Feldman is the founder of the Association for Civil Rights in Israel (ACRI) as well as a founding member of B'Tselem.

==Career==
He has appeared before the bench in many of the significant petitions presented to the Israeli High Court of Justice (Bagatz) regarding the settlements. He has also represented Mordechai Vanunu and the family of Tom Hurndall. In another notable case he acted as the advocate in a joint petition to the Israeli High Court of Justice by Director Mohammad Bakri and Indymedia Israel over the censorship of Bakri's film "Jenin, Jenin".

==Cases==
Mordechai Vanunu is a former Israeli nuclear technical assistant who revealed details of Israel's nuclear weapons program to the British press in 1986. He was charged with treason and espionage. Feldman represented him at the trial where he was convicted and sentenced to 18 years in prison. Feldman subsequently represented him in several related cases, including his appeal of his conviction to the Israeli Supreme Court (denied); an appeal to be released from solitary confinement (denied); a parole request after serving 2/3 of his term (denied); a request to relinquish his Israeli citizenship (denied); and numerous arrests and charges brought against him for violating the terms of his release from prison.

In the Tom Hurndall case, a 23-year-old British volunteer for the International Solidarity Movement who was shot and killed by an Israel Defense Forces sniper, Feldman represented Hurndall's brother in an appeal to allow him to enter Israel.

==Award==
In 1991 Feldman received the Robert F. Kennedy Human Rights Award.
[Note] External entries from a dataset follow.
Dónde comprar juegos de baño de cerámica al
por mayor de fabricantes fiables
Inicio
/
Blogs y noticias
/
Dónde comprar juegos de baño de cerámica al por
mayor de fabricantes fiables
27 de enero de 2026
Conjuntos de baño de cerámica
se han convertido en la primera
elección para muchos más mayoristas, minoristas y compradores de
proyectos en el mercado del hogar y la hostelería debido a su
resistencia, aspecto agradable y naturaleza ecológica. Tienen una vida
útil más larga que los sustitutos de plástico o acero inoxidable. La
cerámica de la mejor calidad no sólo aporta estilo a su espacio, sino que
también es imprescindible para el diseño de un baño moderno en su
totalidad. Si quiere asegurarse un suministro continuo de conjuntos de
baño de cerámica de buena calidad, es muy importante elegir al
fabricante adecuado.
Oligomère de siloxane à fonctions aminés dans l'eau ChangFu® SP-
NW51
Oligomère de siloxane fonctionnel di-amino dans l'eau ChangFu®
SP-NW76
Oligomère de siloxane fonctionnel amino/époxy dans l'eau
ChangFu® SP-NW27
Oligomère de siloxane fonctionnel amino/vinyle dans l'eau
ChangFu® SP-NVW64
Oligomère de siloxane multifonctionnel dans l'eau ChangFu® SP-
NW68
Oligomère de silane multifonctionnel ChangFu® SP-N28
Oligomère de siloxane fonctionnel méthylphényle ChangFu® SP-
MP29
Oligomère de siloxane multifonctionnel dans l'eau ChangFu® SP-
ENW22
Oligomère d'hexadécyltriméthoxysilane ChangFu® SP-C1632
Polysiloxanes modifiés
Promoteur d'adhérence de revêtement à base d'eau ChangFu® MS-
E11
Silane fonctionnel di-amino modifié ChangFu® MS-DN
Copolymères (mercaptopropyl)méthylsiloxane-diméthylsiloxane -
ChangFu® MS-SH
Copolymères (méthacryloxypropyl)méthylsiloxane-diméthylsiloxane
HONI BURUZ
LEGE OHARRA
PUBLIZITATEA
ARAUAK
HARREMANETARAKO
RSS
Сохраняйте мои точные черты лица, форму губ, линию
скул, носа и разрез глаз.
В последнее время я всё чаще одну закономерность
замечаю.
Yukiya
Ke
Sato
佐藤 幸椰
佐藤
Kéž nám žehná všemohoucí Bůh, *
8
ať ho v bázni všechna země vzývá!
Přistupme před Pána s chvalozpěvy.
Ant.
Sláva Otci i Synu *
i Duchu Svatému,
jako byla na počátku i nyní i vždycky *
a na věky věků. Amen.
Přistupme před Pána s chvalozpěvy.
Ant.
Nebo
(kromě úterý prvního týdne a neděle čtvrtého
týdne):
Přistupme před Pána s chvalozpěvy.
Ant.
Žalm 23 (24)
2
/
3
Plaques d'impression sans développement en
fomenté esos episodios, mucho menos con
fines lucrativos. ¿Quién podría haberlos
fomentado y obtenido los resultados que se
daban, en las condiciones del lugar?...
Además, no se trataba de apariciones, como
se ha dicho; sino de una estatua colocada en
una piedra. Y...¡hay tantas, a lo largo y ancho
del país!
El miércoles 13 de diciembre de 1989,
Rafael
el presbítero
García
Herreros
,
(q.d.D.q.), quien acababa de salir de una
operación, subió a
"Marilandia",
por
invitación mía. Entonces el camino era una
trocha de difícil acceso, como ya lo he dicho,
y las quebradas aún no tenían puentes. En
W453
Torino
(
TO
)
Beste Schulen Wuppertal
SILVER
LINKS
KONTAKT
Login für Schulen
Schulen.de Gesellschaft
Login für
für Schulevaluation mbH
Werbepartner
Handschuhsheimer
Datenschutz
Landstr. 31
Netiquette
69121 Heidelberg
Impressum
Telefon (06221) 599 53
An annual award given to an individual whose courageous activism is at the heart of the human rights movement and in the spirit of Robert F. Kennedy's vision and legacy.

==Quotes==
- "The fighting in Gaza was too reminiscent of Bosnia. People there were tried for shooting at civilians, schools and UN facilities after that, so the concerns are justified."
- "Every Israeli involved in the Gaza campaign is subject to prosecution anywhere in the world. There is no immunity in cases of war crimes."